[Stored items]
────────────────
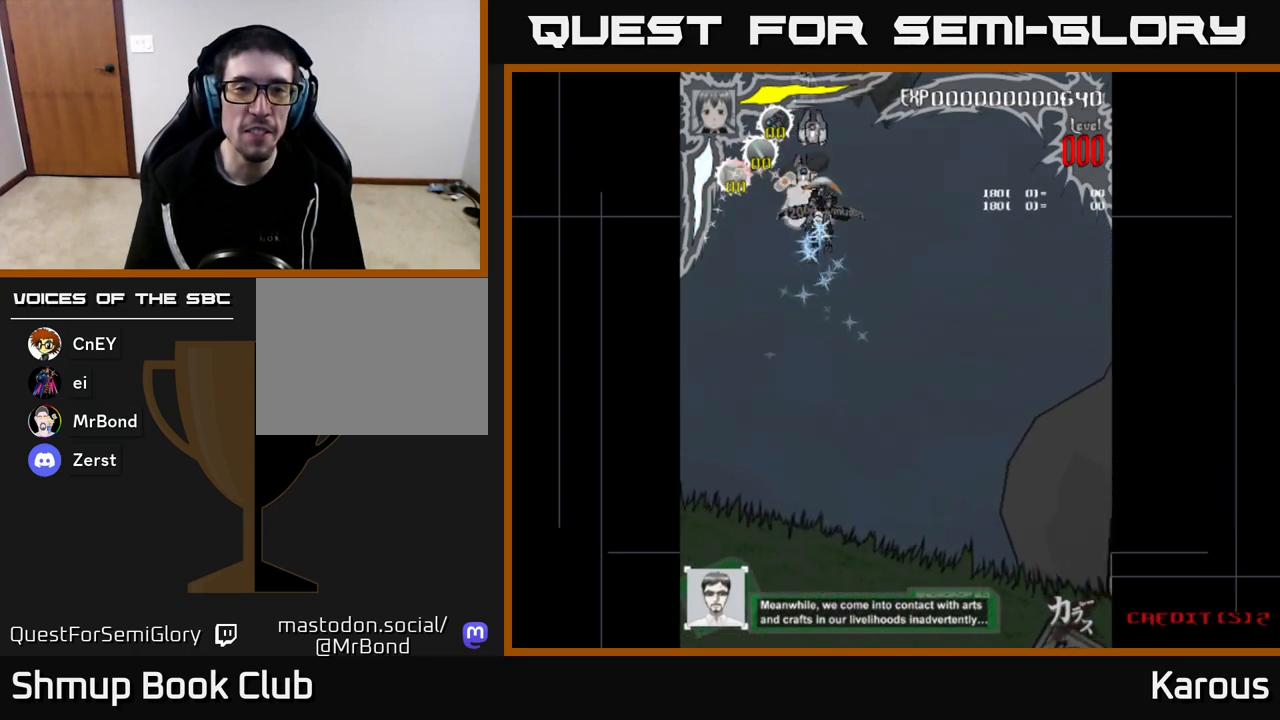
{"buttons": [], "left_stick": "center", "right_stick": "center", "events": [[100, "DPAD_DOWN", "down"], [150, "DPAD_DOWN", "up"], [433, "DPAD_DOWN", "down"], [483, "DPAD_DOWN", "up"]]}
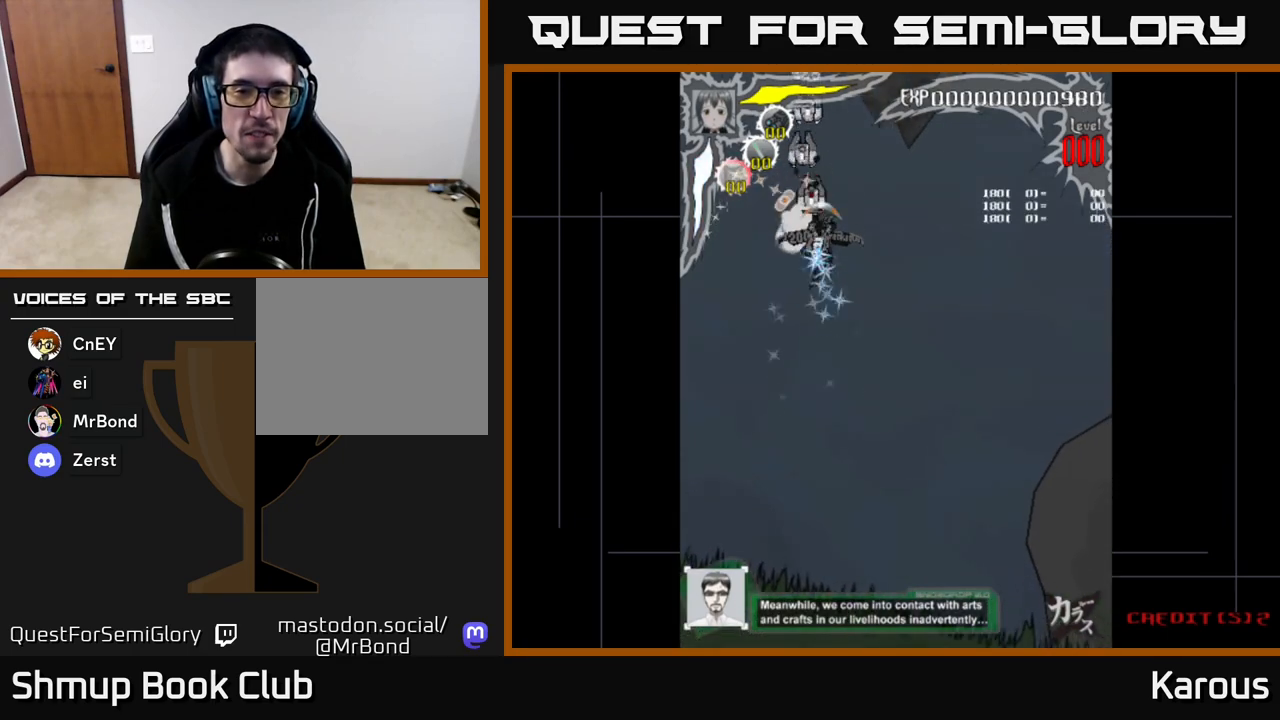
{"buttons": [], "left_stick": "center", "right_stick": "center", "events": [[233, "DPAD_DOWN", "down"], [283, "DPAD_DOWN", "up"]]}
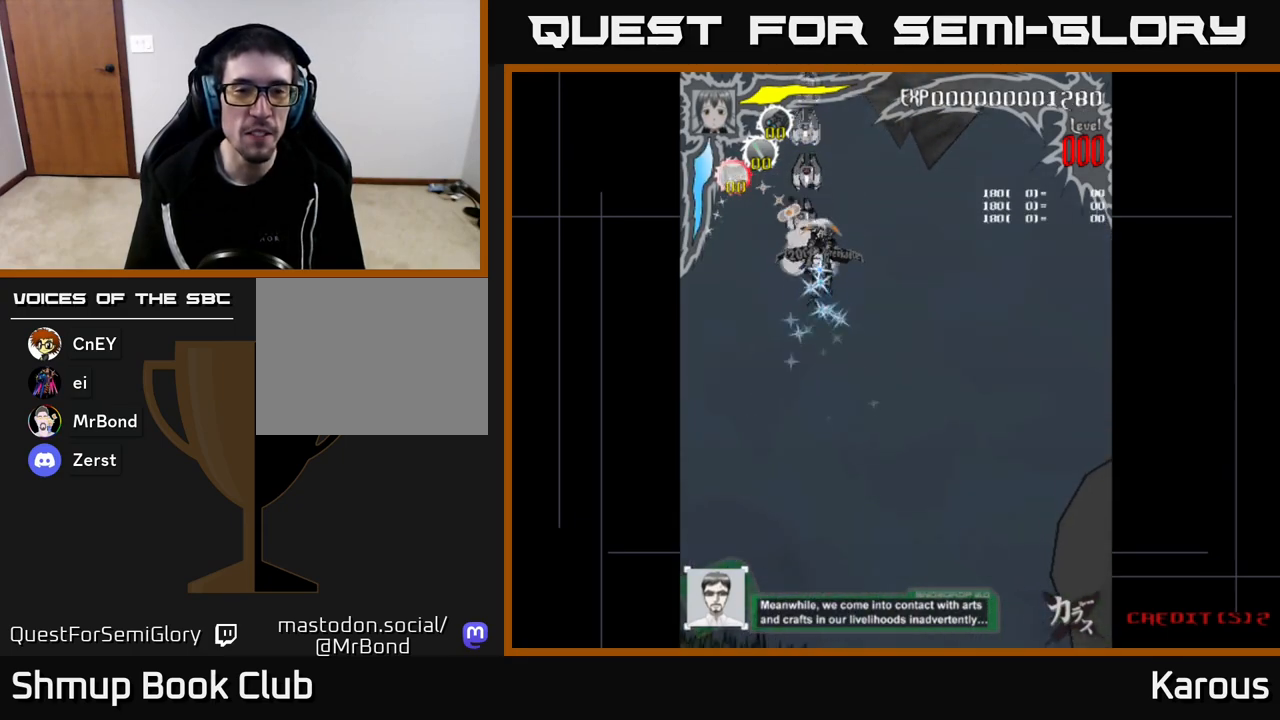
{"buttons": [], "left_stick": "center", "right_stick": "center", "events": [[17, "DPAD_DOWN", "down"], [67, "DPAD_DOWN", "up"], [317, "DPAD_DOWN", "down"], [367, "DPAD_DOWN", "up"]]}
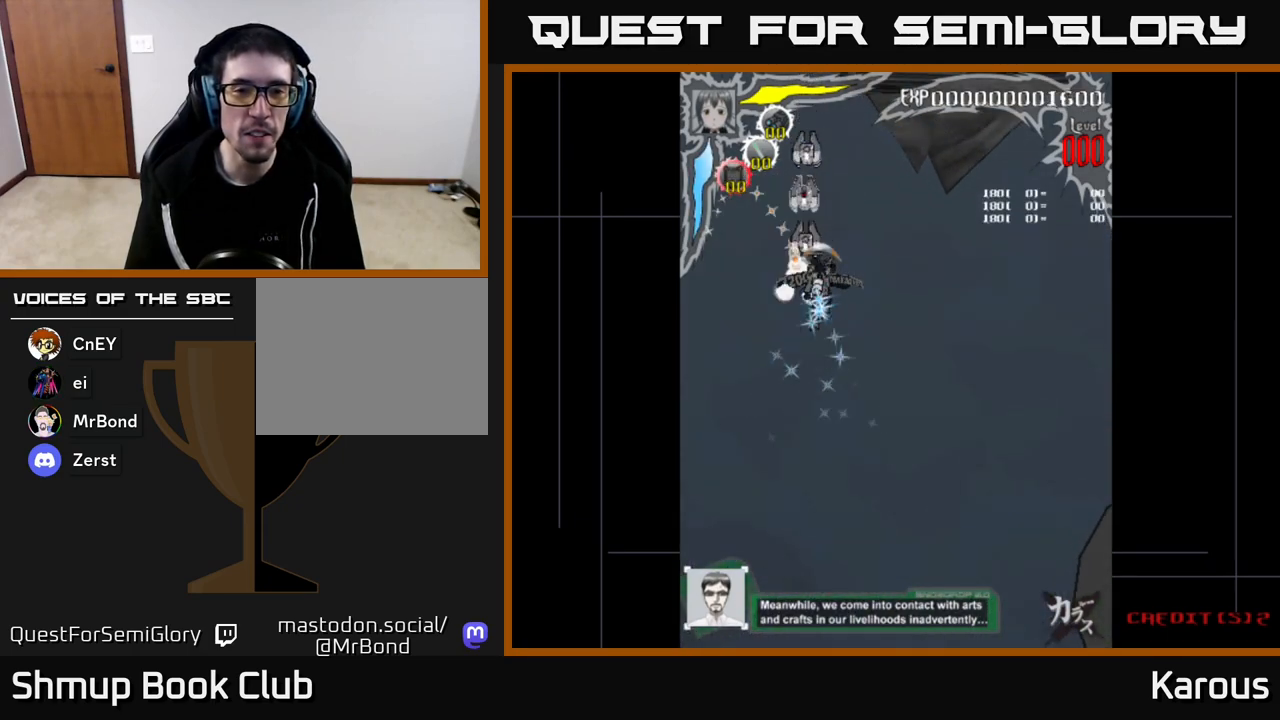
{"buttons": [], "left_stick": "center", "right_stick": "center", "events": [[250, "DPAD_DOWN", "down"], [267, "DPAD_DOWN", "up"]]}
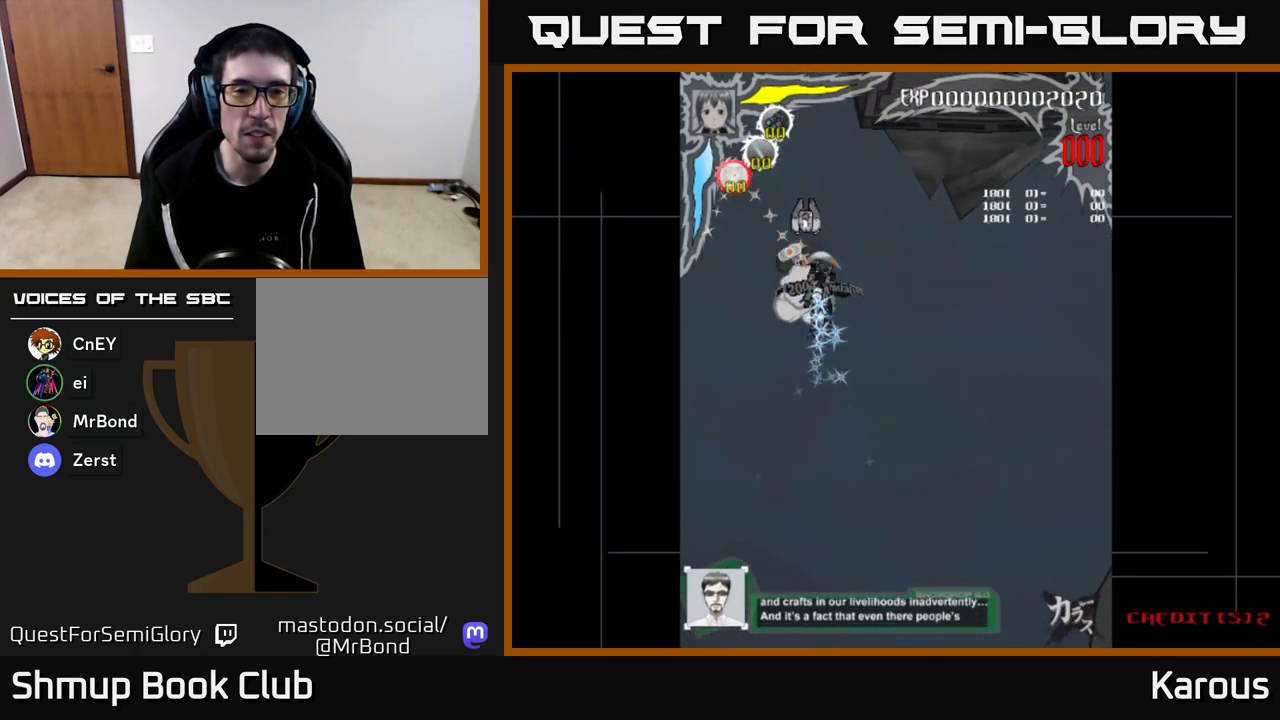
{"buttons": ["DPAD_DOWN"], "left_stick": "center", "right_stick": "center", "events": [[117, "DPAD_DOWN", "down"], [150, "DPAD_DOWN", "up"], [450, "DPAD_DOWN", "down"]]}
────────────────
TASK DESCRIPTION: Could you transcribe the records above exactly, leaving out any pictures?

ANSWER SECTION:
{"buttons": [], "left_stick": "center", "right_stick": "center", "events": [[100, "DPAD_DOWN", "down"], [150, "DPAD_DOWN", "up"], [433, "DPAD_DOWN", "down"], [483, "DPAD_DOWN", "up"]]}
{"buttons": [], "left_stick": "center", "right_stick": "center", "events": [[233, "DPAD_DOWN", "down"], [283, "DPAD_DOWN", "up"]]}
{"buttons": [], "left_stick": "center", "right_stick": "center", "events": [[17, "DPAD_DOWN", "down"], [67, "DPAD_DOWN", "up"], [317, "DPAD_DOWN", "down"], [367, "DPAD_DOWN", "up"]]}
{"buttons": [], "left_stick": "center", "right_stick": "center", "events": [[250, "DPAD_DOWN", "down"], [267, "DPAD_DOWN", "up"]]}
{"buttons": ["DPAD_DOWN"], "left_stick": "center", "right_stick": "center", "events": [[117, "DPAD_DOWN", "down"], [150, "DPAD_DOWN", "up"], [450, "DPAD_DOWN", "down"]]}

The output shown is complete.